I’m using gradle, with the java plugin and TestNG for a project that has a lot of tests.

I want to run builds on multiple machines simultaneously, and have the tests partitioned across multiple nodes. Each node has the TOTAL_NODES and NODE_NUMBER environment variables set to tell it how many nodes there are and which node this particular worker is.

Is there an automatic mechanism for doing this that I haven’t noticed?

Assuming that there isn’t a baked in function to do this, it seems like I could do it by taking the list of all test classes, partitioning them according to some hash value, and then adding include filters for the tests that fall into the appropriate bins. I’m not sure what the best way of getting the names of the tests or test classes is though. Does the test plugin provide a way to query that, or should I just crawl the file system?

Alternatively, is there a way to use a TestListener to skip a test?

The use case you describe is definitely something we want to support in the future. It would probably fall into the category parallel and distributed build execution. At the moment, Gradle does not support this functionality. Are you already using parallel test execution to at least get the most out of the hardware resources on the machine executing your tests?

I cannot think of a straight forward way to implement this scenario with the capabilities we have in place right now. Dividing up the test cases by hash would be a way to shard the tests. The more complex problem is to dish out the test sets to remote machines and to collect/aggregate the test results.
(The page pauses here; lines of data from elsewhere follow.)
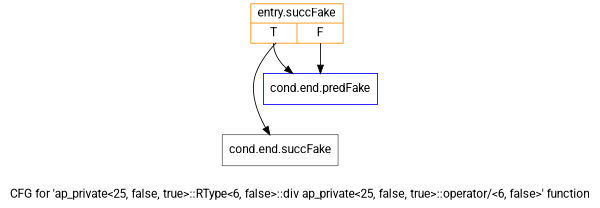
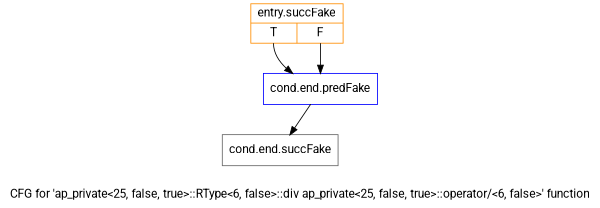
  digraph {
    fontname=Roboto
    label="CFG for 'ap_private\<25, false, true\>::RType\<6, false\>::div ap_private\<25, false, true\>::operator/\<6, false\>' function"
    node [filename="/tools/Xilinx/Vitis_HLS/2022.1/include/etc/ap_private.h" fontname=Roboto linenumber=2616 shape=record]
    edge [execusionnum=0 filename="/tools/Xilinx/Vitis_HLS/2022.1/include/etc/ap_private.h" fontname=Roboto]
    n1 [color=darkorange label="{entry.succFake|{<s0>T|<s1>F}}" linenumber=2617]
    n2 [color=blue label="{cond.end.predFake}"]
    n3 [color=gray40 label="{cond.end.succFake}"]
    n1 -> n2 [tailport=s0]
    n1 -> n2 [tailport=s1]
-   n1 -> n3
+   n2 -> n3
  }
Thanks for the response. We can’t make much use of the parallel test execution in our CI environment because each vm runs with a single processor and limited memory. The model is to shard between vms instead of parallelization within a single vm. When running locally I do make use of the existing parallel test running, but on our current CI infrastructure it doesn’t really work.

Do you have any suggestion for how to perform the sharding by hashing step? I’m stuck at how to disable individual tests from within a gradle build. Our testing infrastructure will do the worker and environment set up, so gradle doesn’t have to know how to do that. Likewise, aggregating at the end isn’t so important. The whole build will fail if any one of the shards fails, and it’s not to bad to spelunk through manually or rerun a non parallel build afterwords to debug anything.